1864年4月21日,马克斯·韦伯生于德国图林根的埃尔富特市的一个犹太人家庭,不久举家迁至柏林。他的父亲是出身于威斯特伐利亚纺织业实业家兼批发商家庭的一位法学家,是当地知名的政治家,其父亲的职业为家庭营造了良好的政治氛围,青年时代的韦伯便在他的父母亲的客厅里结识了当时知识界和政界的许多杰出人士,如狄尔泰、莫姆森、聚贝尔、特赖奇克和卡普等人。在1882年韦伯进入了海德堡大学的法律系就读。和他父亲一样,韦伯选择以法律作为主要学习领域,并且也加入了他父亲读大学时的曾经加入的社团。除了法律的学习外,年轻的韦伯也学习了经济学、中世纪历史、神学。此外他还在斯特拉斯堡加入德国国防军服役了一小段时间。
1882年进入海德堡大学学习法律,1883年在斯特拉斯堡服兵役一年,1884年的秋天,韦伯回到老家以后就读于柏林大学,在接下来8年里,除了曾至哥廷根大学就读一个学期并且又服了短期的兵役外,韦伯一直都待在柏林研究深造。
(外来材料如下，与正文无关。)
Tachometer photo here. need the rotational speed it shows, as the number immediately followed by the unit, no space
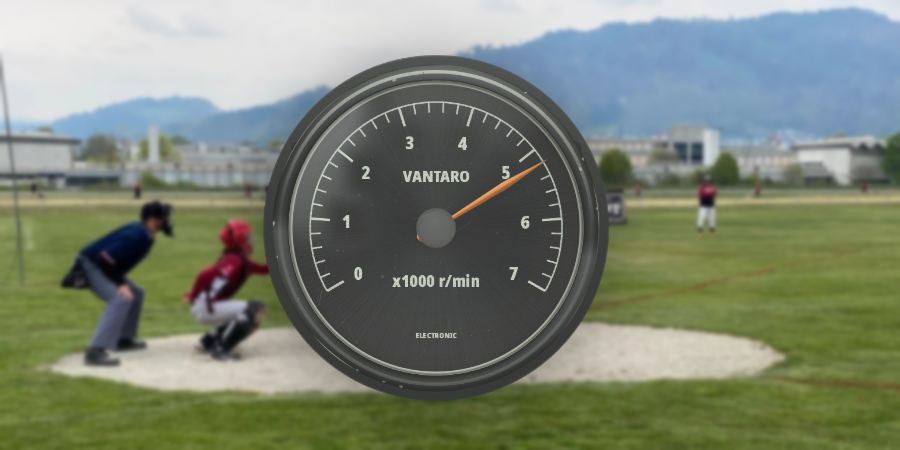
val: 5200rpm
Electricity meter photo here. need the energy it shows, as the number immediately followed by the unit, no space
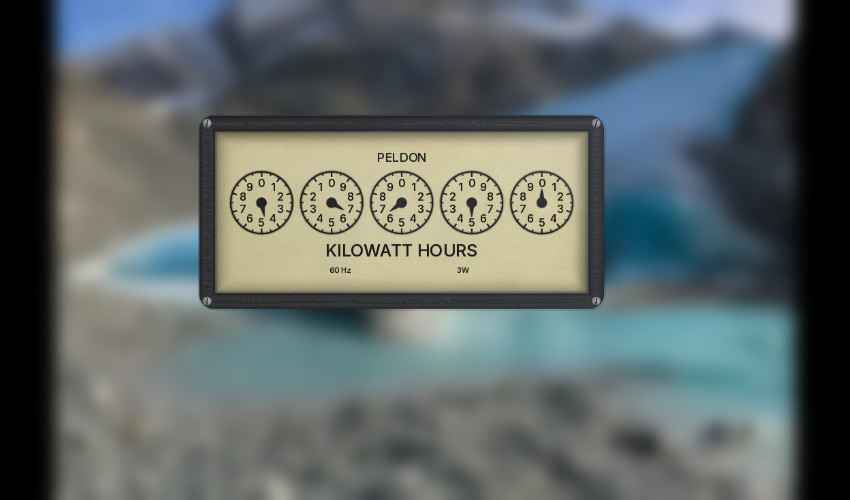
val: 46650kWh
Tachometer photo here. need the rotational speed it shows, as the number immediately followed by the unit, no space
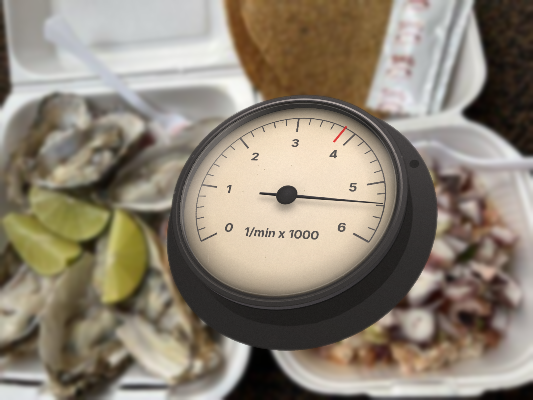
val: 5400rpm
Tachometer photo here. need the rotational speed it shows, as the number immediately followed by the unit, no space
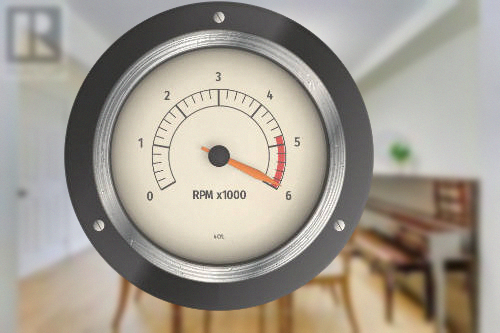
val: 5900rpm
韦伯与双亲住在一起,除了继续学业外,韦伯也担任实习律师,最后则在柏林大学担任讲师。韦伯在1886年通过了律师“实习阶段”(Referendar)的测验,成为实习法官。在十九世纪八十年代后期,韦伯继续他对历史的研究。在1889年完成了一篇标题为“中世纪商业组织的历史”的博士论文,取得了他的法律博士学位。两年后,韦伯写下了一本名为《罗马的农业历史和其对公共法及私法的重要性》的书,完成了他的教授资格测验(Habilitation),韦伯也因此成为正式的大学教授。
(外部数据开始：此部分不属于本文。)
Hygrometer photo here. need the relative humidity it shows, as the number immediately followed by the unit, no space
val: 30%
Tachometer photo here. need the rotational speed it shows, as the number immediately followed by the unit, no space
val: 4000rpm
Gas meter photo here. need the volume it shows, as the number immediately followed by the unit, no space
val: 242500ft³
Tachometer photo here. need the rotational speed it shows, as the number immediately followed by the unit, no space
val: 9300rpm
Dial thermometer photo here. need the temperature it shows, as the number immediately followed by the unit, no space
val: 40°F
在韦伯即将完成博士论文的那一年里,韦伯也开始对当时的社会政策产生兴趣。在1888年他加入了一个名为“社会政治联盟”(Verein für Socialpolitik)的团体,这个专业团体成员大多是当时隶属经济历史学派的德国经济学家,他们将经济视为是解决当时广泛社会问题的主要方法,并且对当时的德国经济展开大规模的统计研究。在1890年,联盟成立了一个专门的研究计划,以检验当时日趋严重的东部移民问题(由于当时德国劳工逐渐迁往快速工业化的德国城市,大量外国劳工迁徙至德国东部的农村地区)。韦伯负责这次研究,并且写下了许多调查结果。最后的报告得到良好评价,被广泛认为是一篇杰出的观察研究,也因此巩固了韦伯身为农业经济专家的地位。
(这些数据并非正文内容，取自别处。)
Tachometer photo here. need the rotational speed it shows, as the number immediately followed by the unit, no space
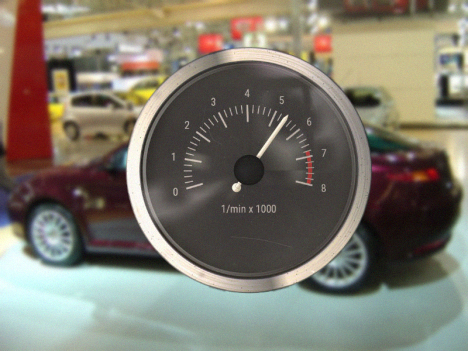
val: 5400rpm
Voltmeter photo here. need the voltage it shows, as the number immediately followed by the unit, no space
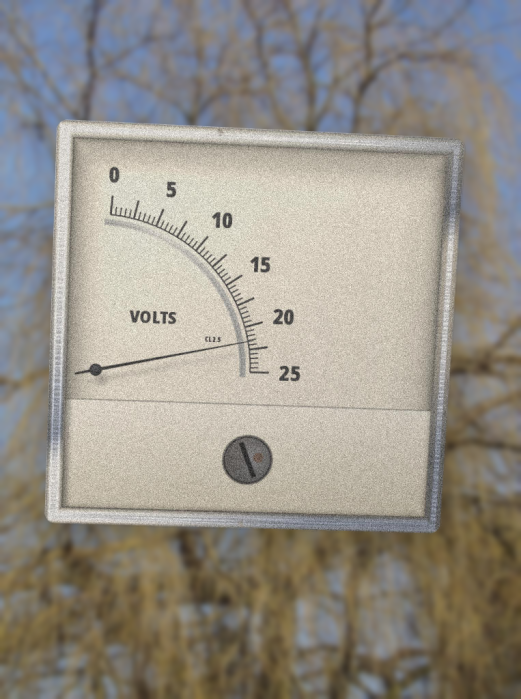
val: 21.5V
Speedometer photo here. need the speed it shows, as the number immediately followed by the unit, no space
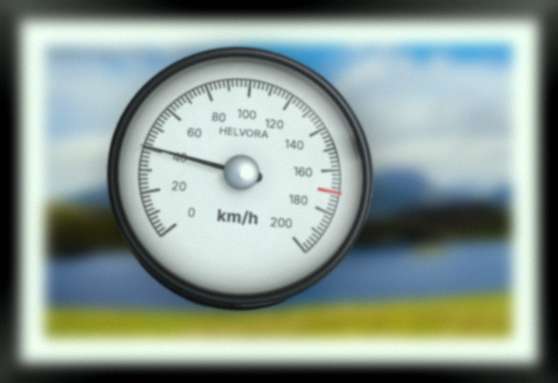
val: 40km/h
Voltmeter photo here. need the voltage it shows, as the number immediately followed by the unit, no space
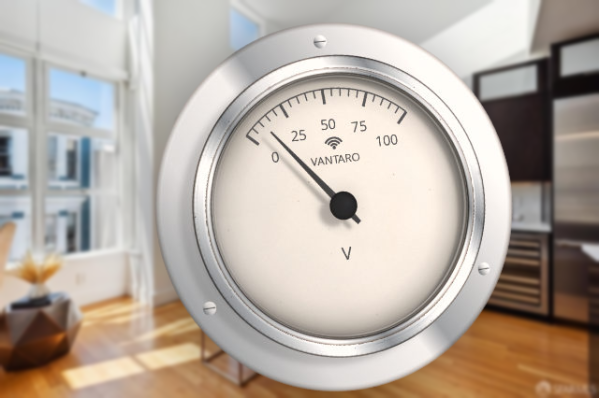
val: 10V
在1893年韦伯与一名远亲的表妹玛丽安娜·施尼特格尔(Marianne Schnitger)结婚,她后来也成为了一名女性主义者和作家。新婚的两人在1894年搬家至弗莱堡,韦伯在那里获聘为弗莱堡大学的经济学教授。1896年韦伯也被获聘为其母校海德堡大学的教授。一年后韦伯的父亲去世了,在他死前两个月父子间刚巧经历了一场激烈的争吵,这场没有和解的争吵成为韦伯毕生的遗憾。在那之后韦伯患上了失眠症,个性也变的越来越神经质,使他越来越难以胜任教授的工作。他的精神状况使他不得不减少教学量,并且在1899年的学期中途休假离开。韦伯在1900年的夏季和秋季于精神疗养院休息了数个月的时间,接着在年底和妻子前往前往意大利旅游,一直到1902年的4月才返回海德堡。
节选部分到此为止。